Britain’s banks accused of using ‘sinister blacklists’ to close ‘politically exposed’ VIPs’ accounts
- Countess Alexandra Tolstoy was flagged on the World-Check database as a PEP
Britain’s banks were last night accused of using a ‘sinister blacklist’ to strip prominent people of their bank accounts.
World-Check, a database of more than four million individuals and organisations, is used by banks to identify terrorists, money launderers and sanctioned oligarchs.
But it also lists so-called ‘politically exposed’ people (PEPs) –including MPs and their families – who are subject to enhanced financial checks. Critics claim the database, run by Refinitive, owned by London Stock Exchange Group, has ballooned in size and banks are increasingly shutting down accounts without explanation.
The Mail on Sunday can reveal that Anglo-Russian businesswoman Countess Alexandra Tolstoy – who had her NatWest accounts closed without explanation – was flagged on the World-Check database as a PEP without her knowledge. She only made the discovery when she used Data Protection laws to demand any information that World-Check held on her.
The Mail on Sunday can reveal that Anglo-Russian businesswoman Countess Alexandra Tolstoy – who had her NatWest accounts closed without explanation – was flagged on the World-Check database as a PEP without her knowledge
Documents disclosed to her revealed that her listing was partly based on an 2011 interview she gave to the Daily Mail detailing her romance with Russian oligarch Sergei Pugachev. An estimated 10,000 organisations, including 49 of the world’s top 50 banks, used the World-Check database. Subscribers each pay around £6,900 a year.

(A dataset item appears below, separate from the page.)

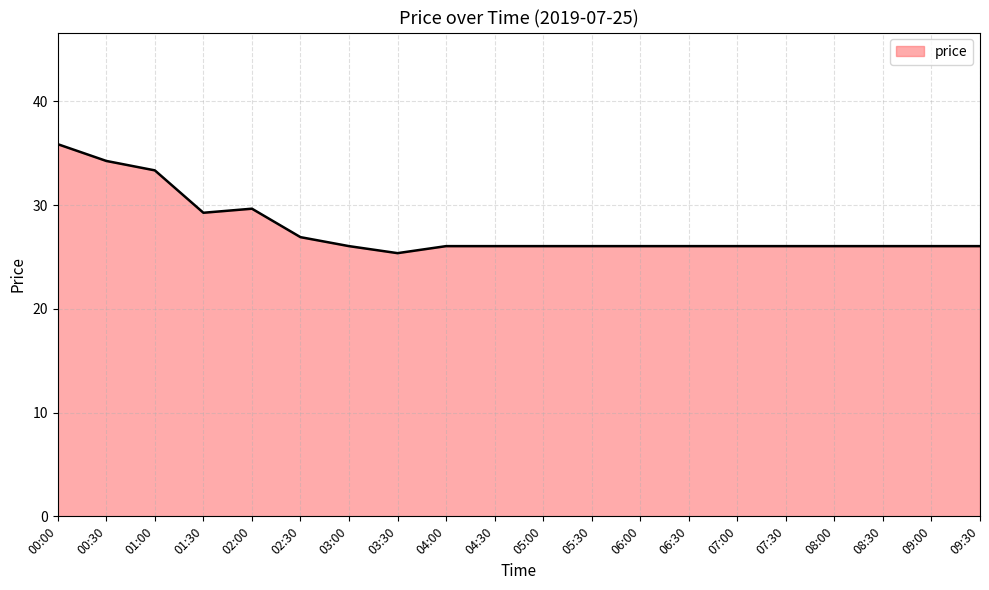

List the labels in order of value, largest first.

00:00, 00:30, 01:00, 02:00, 01:30, 02:30, 03:00, 04:00, 04:30, 05:00, 05:30, 06:00, 06:30, 07:00, 07:30, 08:00, 08:30, 09:00, 09:30, 03:30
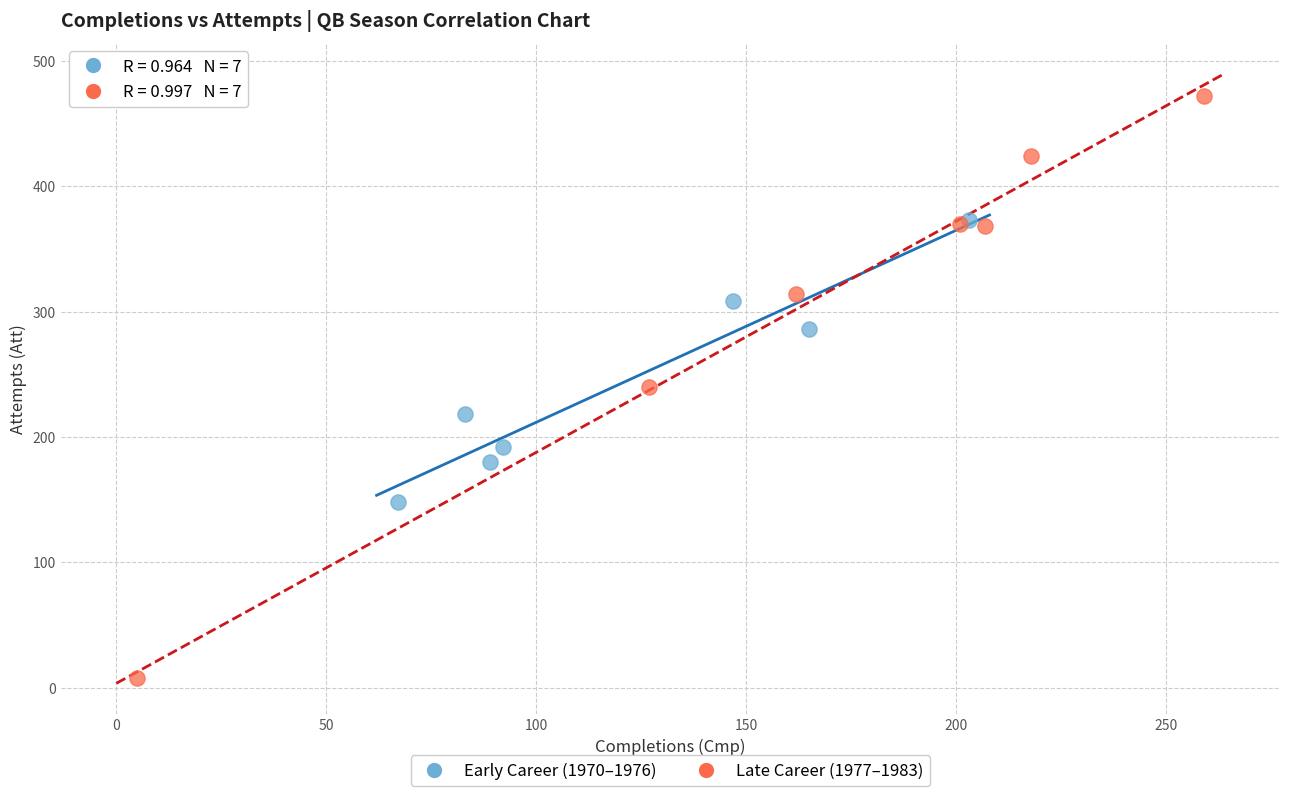

Which series contains the highest Y value?

Late Career (1977–1983)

A World-Check sales brochure seen by this newspaper states: ‘Subjects are not aware when we carry out an investigation.’
Richard Tice, the leader of Reform UK, said: ‘Without our knowledge, banks appear to use World-Check, who then try to prevent us from knowing what personal information they give to banks. This appears to be operating as a sinister blacklist.’ Metro Bank closed down several accounts used by Reform UK, formerly the Brexit Party, in 2021 but it is not known whether Mr Tice or his party are on World-Check.
Tom Keatinge, a former investment banker and expert at the Royal United Services Institute think-tank, said such ‘screening’ services are vulnerable to flagging up people on the basis of inaccurate stories. ‘There’s clearly a vulnerability here that bad actors could try to exploit,’ he said.
Labour peer Baroness Hayter last night revealed that around 12 members of the House of Lords have been told that either their American Express payment cards are being withdrawn – or they have to answer questions about their income. A London Stock Exchange spokesman said it uses ‘human fact-checking to verify the information on World-Check.’
Richard Tice, the leader of Reform UK, said: ‘Without our knowledge, banks appear to use World-Check, who then try to prevent us from knowing what personal information they give to banks’
NatWest declined to comment on Ms Tolstoy’s case but said: ‘Where relevant we use a wide range of sources that provide information, which we can use to support decisions and actions taken to help protect the bank and our customers.’
Banks generally give 30 days notice that they are closing an account.
In a separate development, Mr Tice this weekend claimed that City lender Swiss Re last year refused a proposed £15 million loan for his business portfolio of industrial properties after the MoS revealed how he and Nigel Farage, the former Brexit Party leader, were launching a political movement to campaign against Net Zero – the policy to decarbonise the economy.
Mr Tice said that he learnt that the loan would breach the lender’s so-called ‘environmental and social governance rules’. Swiss Re said: ‘As matter of policy, we do not comment on specific investments.’